Automats

concrete
40.5 x 46.5 x 2 cm
2004

Reversing planes, aspect perception, making things that permit two ways of seeing are among the areas that Nita Tandon addresses in her work, regardless of the medium or material she uses. She is consistently not analytical in her approach, for she does not guide the viewer’s eye towards specific themes or contents but towards the gaze itself, towards our perception.

Also the objects from the Automats are series based in this concept – the title’s semantic ambiguity being part of their very appearance. What we have before us are concrete casts of car mats, rubber mats that we barely get to see while seated in the car. Negatives of these mats cast in concrete hang before us on
the wall, imprints of a surface that we do not ordinarily touch now mirrored in concrete. The original object’s tactility must now be replaced by the visual. The three-dimensionality of the object that had at first glance presented itself as a false picture can only convey an idea of the object’s haptic qualities.

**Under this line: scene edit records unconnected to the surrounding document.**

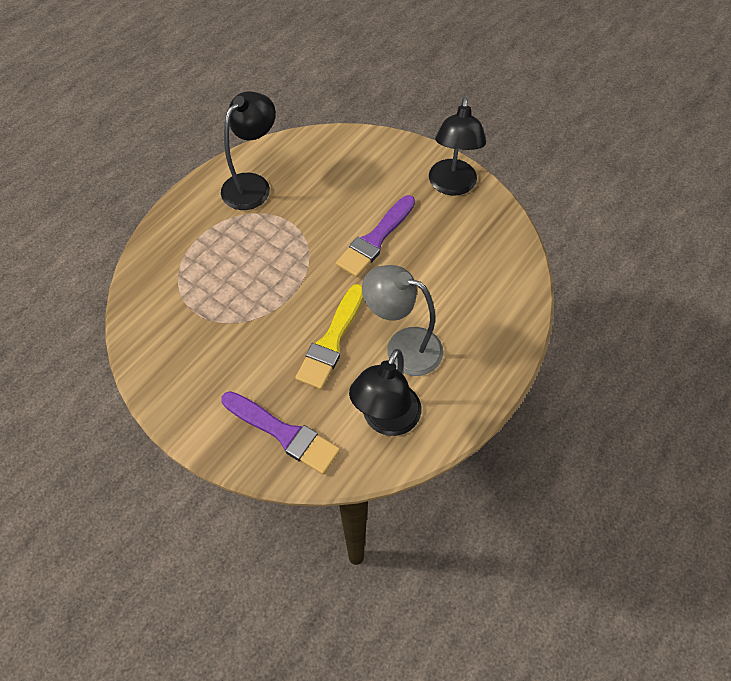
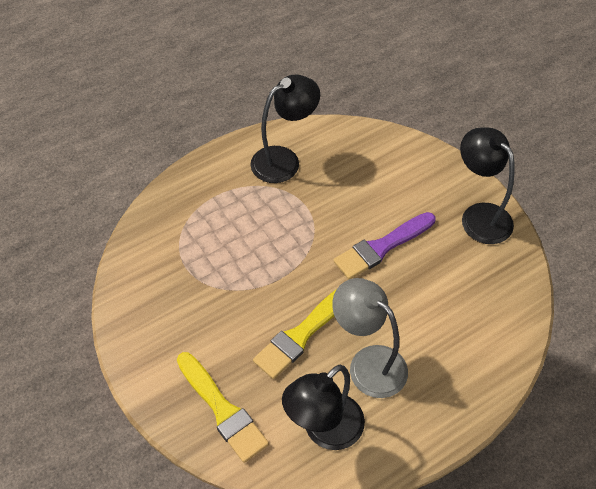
camera: 20 degrees right, 5 degrees down
(284, 433) = (222, 410): purple brush -> yellow brush
(452, 186) = (479, 215): black lamp -> black lamp turned 120 degrees clockwise

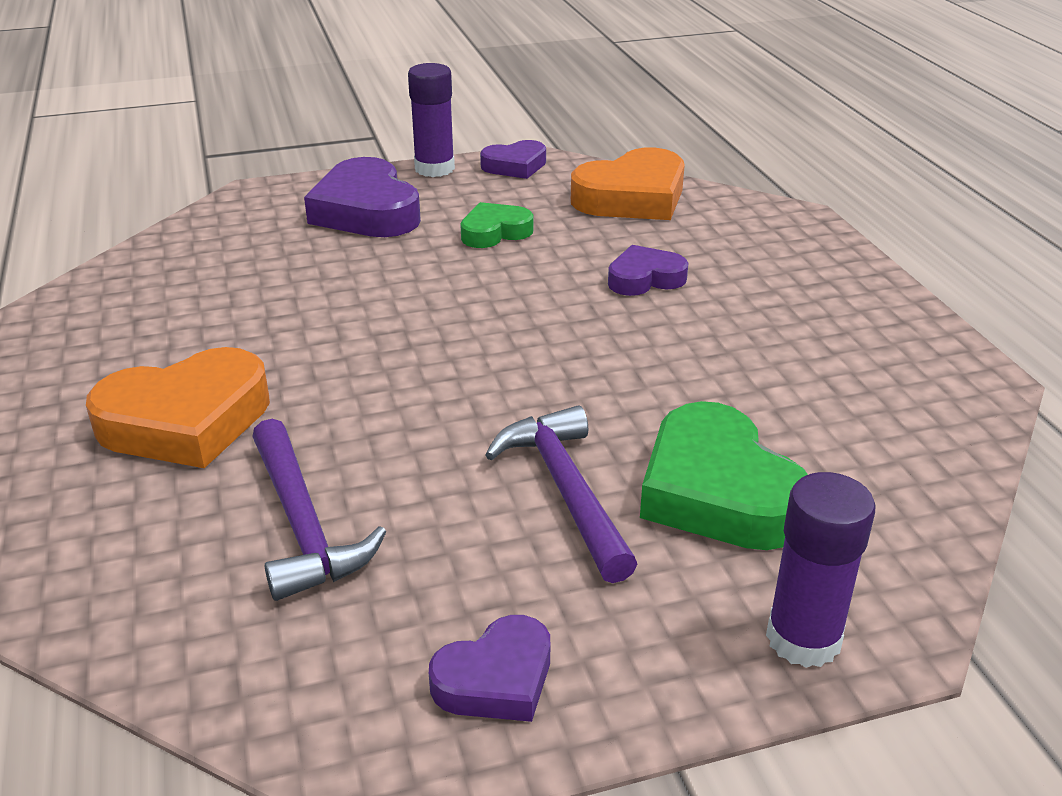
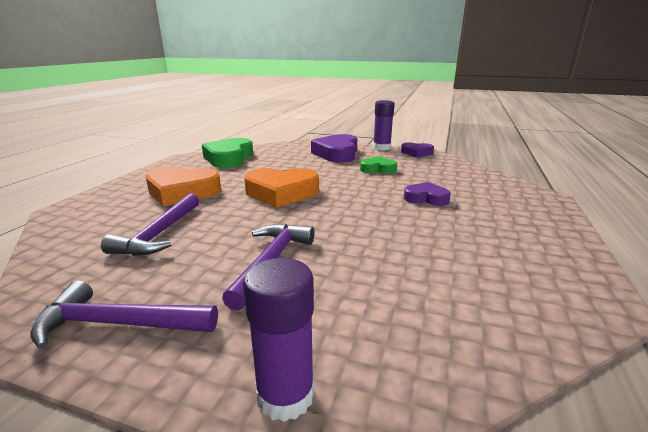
camera: 35 degrees right, 10 degrees down
(496, 679) = (119, 324): purple heart -> purple hammer
(632, 197) = (458, 172): orange heart -> orange heart (281, 193)
(717, 492) = (343, 293): green heart -> green heart (229, 158)

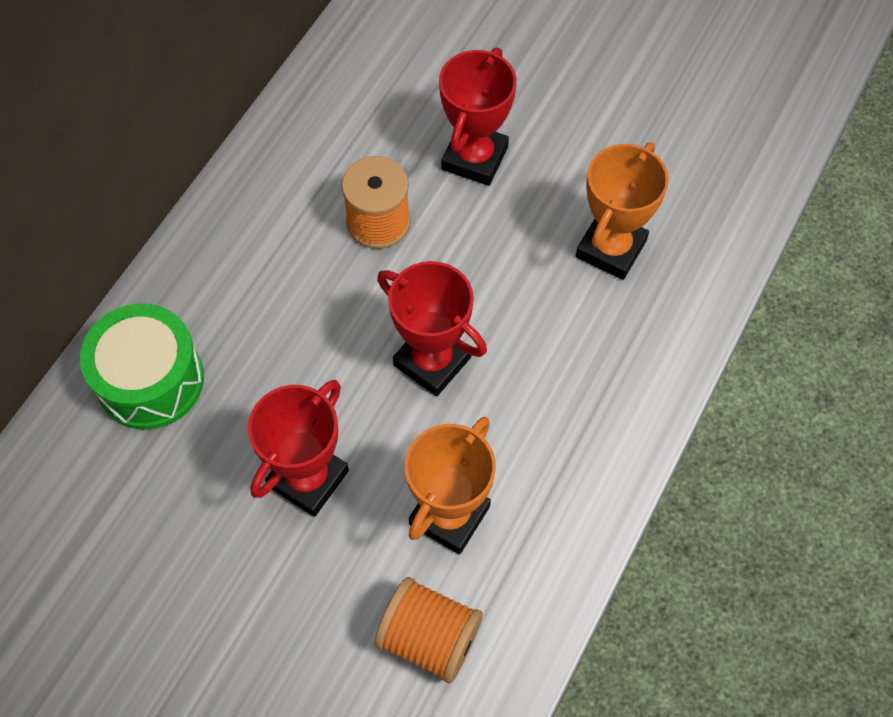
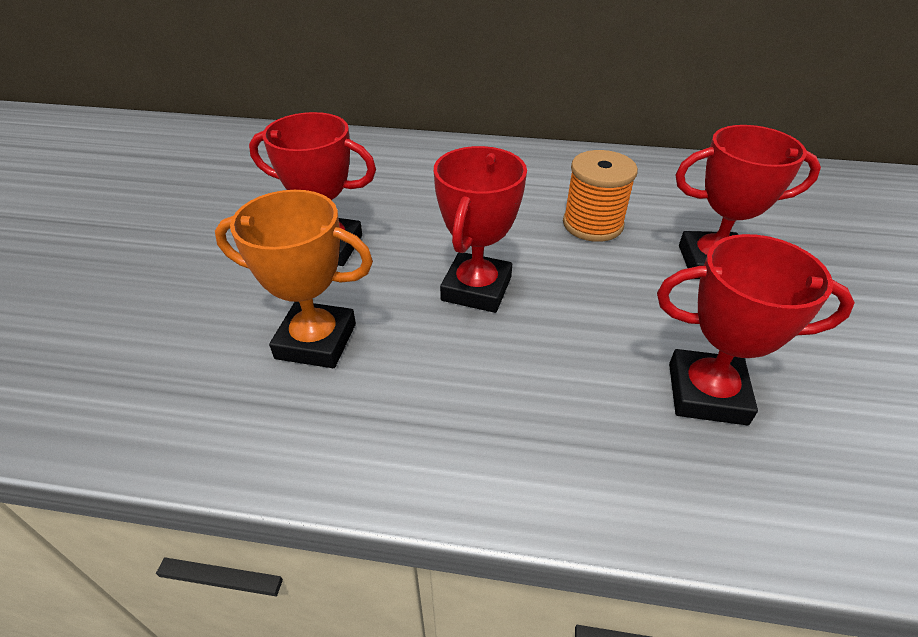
camera: 70 degrees right, 20 degrees down
(150, 380) = (384, 160): green drum -> none
(429, 638) = (179, 359): orange spool -> none
(610, 248) = (706, 393): orange trophy -> red trophy

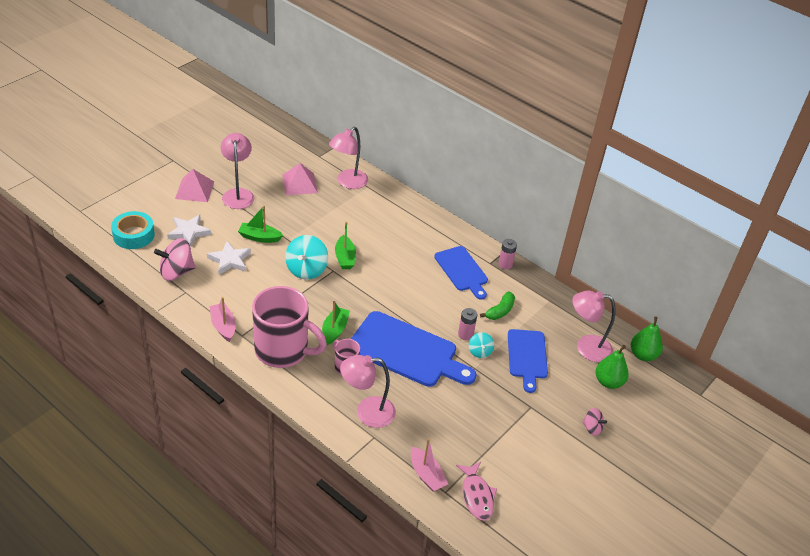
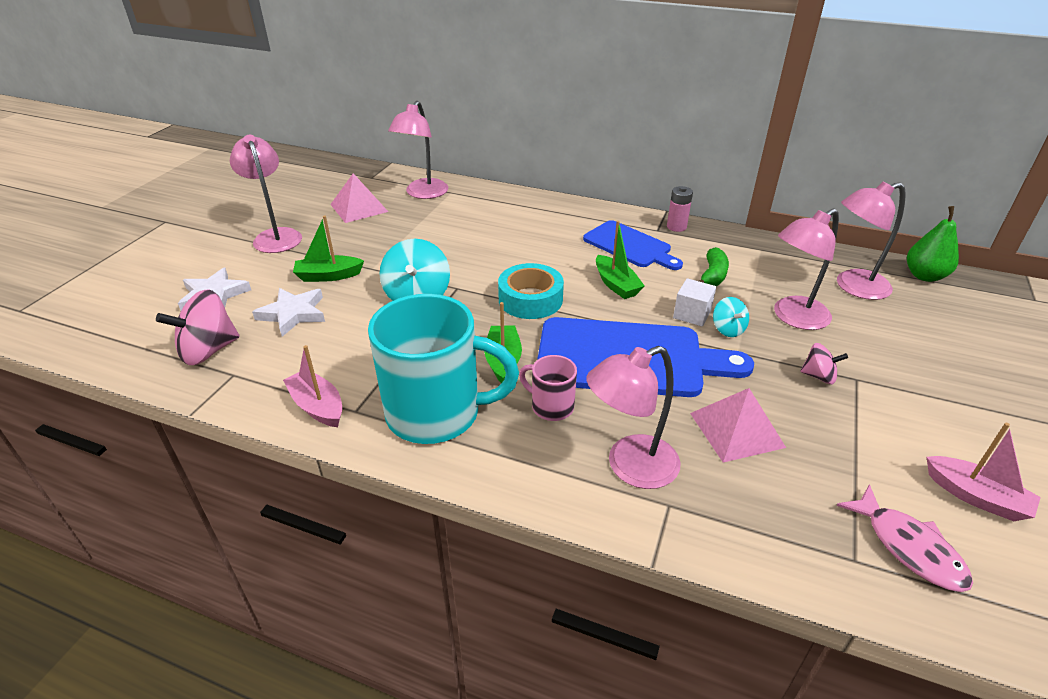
camera: 15 degrees left, 5 degrees down
(133, 235) = (121, 320): turquoise tape -> turquoise tape (530, 299)
(194, 190) = (208, 245): pink pyramid -> pink pyramid (737, 430)
(283, 350) = (436, 413): pink mug -> turquoise mug
(345, 258) = (465, 270): green boat -> green boat (616, 285)
(426, 475) = (802, 541): pink boat -> pink boat (976, 497)
(465, 334) = (692, 314): pink battery -> white cube
(527, 357) = (793, 318): blue cutting board -> pink lamp
(592, 428) = (960, 381): pink spinning top -> pink spinning top (818, 376)
(608, 382) = (919, 317): green pear -> none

Some of Tandon’s earlier works include ‘pictures’ (I have intentionally put this term in quotation marks) that combine painting and concrete elements, show trompe l’oeil perspective, making sensually experienceable the aporias in the question of whether a thing is two- or three-dimensional. This paradox is implicit in these works, which Tandon consistently expands by including the space in which they hang. The series titled Disclosure comprises objects that look like doors, or perhaps they are doors – false doors at any rate, for they are robbed of their function; they are integrated into the space rather than asserting themselves as foreign objects like art exhibits tend to do.

The Automats are yet another step in this direction as the objects are serial in character: Tandon uses the same mould for numerous casts with different combinations of sand and cement, lending each a different quality. In this way the imprint of the objects, which gives a poetic turn to the trivial, results in a series that reverses this principal by giving a trivial turn to the poetic.